Metalico, Inc. reported a third quarter net loss of $10.7 million, equivalent to $0.22 per diluted share, due principally to a $12.1 million non-cash impairment charge to intangible assets.

Excluding the impairment charge and other unusual items, Metalico posted an adjusted loss of $1.3 million, or $0.03 per share. Net income for the prior year quarter was $5.1 million, or earnings per share of $0.11.

Metalico posted sales of $133 million for the quarter ended September 30, as compared to $169 million in the 2011 period. Weak metal selling prices and sluggish volume contributed to the reduction in revenue.

The operating loss in the third quarter resulted primarily from a pre-tax $12.1 million non-cash impairment of intangible assets in the Company’s Platinum Group Metals (PGM) reporting units.

Year-over-year comparison to the third quarter of 2011 shows lower shipments except for nonferrous scrap, with ferrous scrap volumes down one percent. Lower PGM volumes accounted for a majority of the drop in revenue.

  • Sales decreased 21 percent to $133 million from $169 million.
  • The company had adjusted operating income of $188,000, versus income of $6.5 million.
  • A net loss of $10.7 million was reported, of which $8.4 million was the non-cash impairment, and $955,000 related to the book-to-physical inventory adjustment, compared to reported net income of $5.1 million in the prior year quarter.
  • Reported loss per share was $0.22, compared to earnings of $0.11.
  • Shipments of nonferrous metals increased 31 percent to 42.9 million pounds.
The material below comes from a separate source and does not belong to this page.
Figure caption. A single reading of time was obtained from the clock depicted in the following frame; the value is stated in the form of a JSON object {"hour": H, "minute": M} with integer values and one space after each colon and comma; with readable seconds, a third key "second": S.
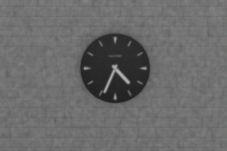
{"hour": 4, "minute": 34}
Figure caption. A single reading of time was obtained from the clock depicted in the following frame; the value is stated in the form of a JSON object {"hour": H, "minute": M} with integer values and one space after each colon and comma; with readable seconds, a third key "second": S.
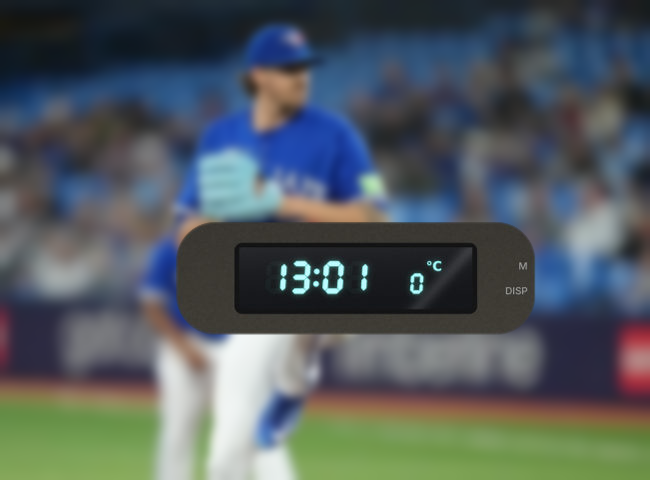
{"hour": 13, "minute": 1}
Ferrous shipments were relatively unchanged at 134,300 gross tons.
  • Lead product shipments decreased 11 percent to 11.3 million pounds.

The company’s scrap metal recycling segment reported a $2.1 million operating loss in the third quarter compared to $4.2 million profit last year. A $1.5 million book-to-physical adjustment of ferrous inventory, due to shrinkage, was the chief contributor to the segment’s loss, combined with tighter metal margins.

The $12.1 million impairment charge, combined with lower volumes, pushed the PGM and minor metals segment to an operating loss of $12.9 million versus operating income of $1.6 million in the prior year quarter.

Metalico’s ferrous and nonferrous recycling business suffered from a commodity-based rapid decline in scrap selling prices during the quarter. Both ferrous and nonferrous selling prices were down, with ferrous pricing dropping $48, or 11 percent, to $370 from $418 per gross ton in the sequential quarter.

Carlos E. Agüero, Metalico’s president and chief executive officer, said, “Undeniably, we had a difficult quarter. Our operations were adversely impacted by tight supply which resulted in persistently high metal buying prices coupled with volatile and declining commodity selling prices. However, we are making considerable progress in reducing operating expenses and have maintained discipline in metal buying practices.

“Competitive pressures for securing scrap units at acceptable margins have not abated. Yet we remain confident in Metalico’s ability to successfully navigate the challenging macroeconomic and metals industry environment.”